Willi Carlisle’s Operating System: “Let’s Be Close”
You don’t often meet recording and performing artists who aspire to not be part of huge shows, but intimacy is a foundational value for folk singer and storyteller Willi Carlisle. “Every time I see a stadium size show, or like an arena size show, I think that's a refugee crisis. That's not a concert,” Carlisle says, firing off one of the funniest lines in the history of The String.
“I have no personal relationship to any of that,” he continues. “You can't pay me to have a personal relationship. I want to hold my music and my people close. My argument for folk music in general is like, let's be close. Let's be a part of that river that says, this is bigger than me, but I'm a really important part of this. And we can all do it together. If we'll just cooperate a little bit.”
It’s idealistic and, by the measures of our neoliberal age, beautifully naive. And it’s part of what makes Carlisle one of the most compelling and disarming young troubadours in the country.

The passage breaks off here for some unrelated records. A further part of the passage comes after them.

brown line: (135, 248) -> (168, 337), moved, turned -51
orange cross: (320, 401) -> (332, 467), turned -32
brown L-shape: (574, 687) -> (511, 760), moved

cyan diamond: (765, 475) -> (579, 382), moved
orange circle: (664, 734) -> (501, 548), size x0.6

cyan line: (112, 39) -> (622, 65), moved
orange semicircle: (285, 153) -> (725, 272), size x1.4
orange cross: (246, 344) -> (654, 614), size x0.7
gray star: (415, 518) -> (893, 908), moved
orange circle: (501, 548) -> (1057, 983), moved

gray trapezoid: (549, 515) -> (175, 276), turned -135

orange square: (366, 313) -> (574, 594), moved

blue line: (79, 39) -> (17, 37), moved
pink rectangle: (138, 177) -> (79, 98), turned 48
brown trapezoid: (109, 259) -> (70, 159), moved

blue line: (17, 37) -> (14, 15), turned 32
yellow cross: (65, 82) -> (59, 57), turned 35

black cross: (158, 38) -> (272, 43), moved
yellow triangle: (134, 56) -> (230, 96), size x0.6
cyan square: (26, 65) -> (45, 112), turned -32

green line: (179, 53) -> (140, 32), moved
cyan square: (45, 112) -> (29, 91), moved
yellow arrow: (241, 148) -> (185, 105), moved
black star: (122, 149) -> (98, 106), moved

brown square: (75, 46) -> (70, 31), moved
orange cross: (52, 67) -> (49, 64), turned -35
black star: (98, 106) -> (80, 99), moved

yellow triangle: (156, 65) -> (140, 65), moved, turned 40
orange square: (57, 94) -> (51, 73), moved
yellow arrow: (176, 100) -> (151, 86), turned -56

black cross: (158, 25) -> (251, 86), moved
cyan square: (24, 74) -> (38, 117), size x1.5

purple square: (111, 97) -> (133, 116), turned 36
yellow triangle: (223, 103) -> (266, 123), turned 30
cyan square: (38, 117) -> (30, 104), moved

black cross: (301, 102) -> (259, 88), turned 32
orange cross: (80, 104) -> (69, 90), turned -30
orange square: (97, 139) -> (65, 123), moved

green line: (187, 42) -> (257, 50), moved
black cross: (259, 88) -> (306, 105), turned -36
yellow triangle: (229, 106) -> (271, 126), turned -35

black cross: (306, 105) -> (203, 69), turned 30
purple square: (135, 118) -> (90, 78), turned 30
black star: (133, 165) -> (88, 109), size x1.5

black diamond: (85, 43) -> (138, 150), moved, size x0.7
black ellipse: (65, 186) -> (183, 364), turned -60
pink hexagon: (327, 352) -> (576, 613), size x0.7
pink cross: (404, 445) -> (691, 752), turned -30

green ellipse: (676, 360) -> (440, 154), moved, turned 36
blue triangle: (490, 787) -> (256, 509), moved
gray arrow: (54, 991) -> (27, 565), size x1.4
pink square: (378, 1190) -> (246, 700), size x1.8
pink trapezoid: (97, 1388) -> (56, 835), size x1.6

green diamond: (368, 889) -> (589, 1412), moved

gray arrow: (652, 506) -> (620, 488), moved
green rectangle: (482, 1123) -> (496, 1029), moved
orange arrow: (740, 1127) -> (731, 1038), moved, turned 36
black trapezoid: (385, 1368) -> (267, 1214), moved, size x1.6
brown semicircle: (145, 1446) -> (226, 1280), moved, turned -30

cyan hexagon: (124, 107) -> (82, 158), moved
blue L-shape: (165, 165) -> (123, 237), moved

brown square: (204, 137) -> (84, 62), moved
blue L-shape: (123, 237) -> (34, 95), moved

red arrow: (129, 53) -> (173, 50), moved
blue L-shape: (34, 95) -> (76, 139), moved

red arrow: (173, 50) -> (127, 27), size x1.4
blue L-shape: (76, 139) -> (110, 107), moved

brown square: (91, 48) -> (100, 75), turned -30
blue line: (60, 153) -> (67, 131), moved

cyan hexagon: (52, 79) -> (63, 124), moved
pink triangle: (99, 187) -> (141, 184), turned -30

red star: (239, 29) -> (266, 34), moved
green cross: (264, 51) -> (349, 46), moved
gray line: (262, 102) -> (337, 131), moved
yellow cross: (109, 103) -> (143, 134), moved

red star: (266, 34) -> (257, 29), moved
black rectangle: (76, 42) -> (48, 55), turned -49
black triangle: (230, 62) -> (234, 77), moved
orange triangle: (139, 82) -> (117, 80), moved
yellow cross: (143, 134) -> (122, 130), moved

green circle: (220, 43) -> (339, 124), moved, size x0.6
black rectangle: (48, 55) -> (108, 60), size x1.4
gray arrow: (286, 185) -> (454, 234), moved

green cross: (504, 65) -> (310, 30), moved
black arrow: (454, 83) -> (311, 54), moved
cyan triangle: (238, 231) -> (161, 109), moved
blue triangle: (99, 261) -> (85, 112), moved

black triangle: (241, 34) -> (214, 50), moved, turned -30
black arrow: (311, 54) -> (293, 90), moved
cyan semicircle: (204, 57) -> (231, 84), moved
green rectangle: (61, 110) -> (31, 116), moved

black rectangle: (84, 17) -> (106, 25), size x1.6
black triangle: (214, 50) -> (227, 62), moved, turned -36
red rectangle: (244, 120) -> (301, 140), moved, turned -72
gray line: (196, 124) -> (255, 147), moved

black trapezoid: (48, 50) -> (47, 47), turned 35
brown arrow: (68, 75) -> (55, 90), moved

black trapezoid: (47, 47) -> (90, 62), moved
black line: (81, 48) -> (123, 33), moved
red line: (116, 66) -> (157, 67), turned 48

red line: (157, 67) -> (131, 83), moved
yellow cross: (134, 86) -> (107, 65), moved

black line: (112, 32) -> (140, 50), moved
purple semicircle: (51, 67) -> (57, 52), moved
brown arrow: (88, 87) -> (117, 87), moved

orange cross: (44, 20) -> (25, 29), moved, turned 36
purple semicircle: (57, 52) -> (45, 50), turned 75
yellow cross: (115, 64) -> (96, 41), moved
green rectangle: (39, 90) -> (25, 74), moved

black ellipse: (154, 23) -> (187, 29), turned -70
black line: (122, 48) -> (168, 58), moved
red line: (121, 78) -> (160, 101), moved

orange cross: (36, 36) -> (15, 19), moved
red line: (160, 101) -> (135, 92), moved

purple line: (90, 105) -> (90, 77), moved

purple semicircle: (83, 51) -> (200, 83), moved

On his superb 2022 album Peculiar, Missouri, he’s empathetic, insightful, poignant and a little profane. On stage, he’s boisterous and whimsical and tender, a songster and raconteur in the lineage of Steve Goodman and Utah Phillips and Woody Guthrie.
“I really like vaudeville. I don't mind a Branson show. I also really like puppets and masks and stuff. I want there to be something childish,” Willi said when I asked him about how he found his performance style. “I learned a lot from clowns. That'll sound ridiculous, but I really did, and they have these ideas about like (the) edge of balance - being on the edge of your ability, about always going in two directions. If you're gonna go very far in one direction, always go very far in the other. Something about there always being a feeling that the whole thing is about to fall apart, gives me a lot of life.”
That life’s had three chapters, he says: ten years in Kansas where most of his family is rooted; about the same length of time in Illinois where his mom moved pursuing work; then the move to the state he’s lived ever since and where he attended the competitive creative writing program at the University of Arkansas. But along that seemingly straight path, Carlisle (a self-described “angry young man”) lived a life of paradoxes and exploration - high school football, medieval folk music, punk rock, poetry and theater. In college he had some transformative experiences at square dances and found himself drawn to the world of old-time music.
“It was the creation of this total enveloping social atmosphere that is really rare,” he says of the square dance epiphany. “How often do you get that moment where you've got all of your people. You've got many loved ones. It's mail call, and it's roll call. It's How's your mom and ‘em? It's also functionally like a pie contest, you know, or like a potluck. It's also vernacular music exchanged by ear between people. It's also getting to hold hands with everybody. And it's like a sonorous, dionysian experience, which is to say, it's a goddang hoedown. And I just wanted to be a part of that kind of thing.”
This is how Willi Carlisle talks, even offstage, and it’s quite spellbinding. So is the way he writes songs. On his breakout album of 2022, Peculiar, Missouri, he composes in a variety of styles from honky tonk to conjunto to spoken word ballad while conjuring imagery and characters that seem to occupy space in front of the listener. “Vanlife,” a single and rollicking video, takes us inside the life of a road warrior troubadour through lines delivered at breakneck speed. The accordion-fueled “Este Mundo” is a nostalgic slice of borderlands life with scary overtones about water and corporatism. “I Won’t Be Afraid” is a new classic folk singalong with a proudly profane chorus. But my favorite is “Tulsa’s Last Magician,” a melancholy life story told over eleven stanzas with heartbreaking lines that would have had Townes Van Zandt shaking his hand.
Carlisle embarks on his Peculiar Spring Tour on Feb. 21 in Columbia, MO and heads to dozens of dates from New England to Colorado to Texas.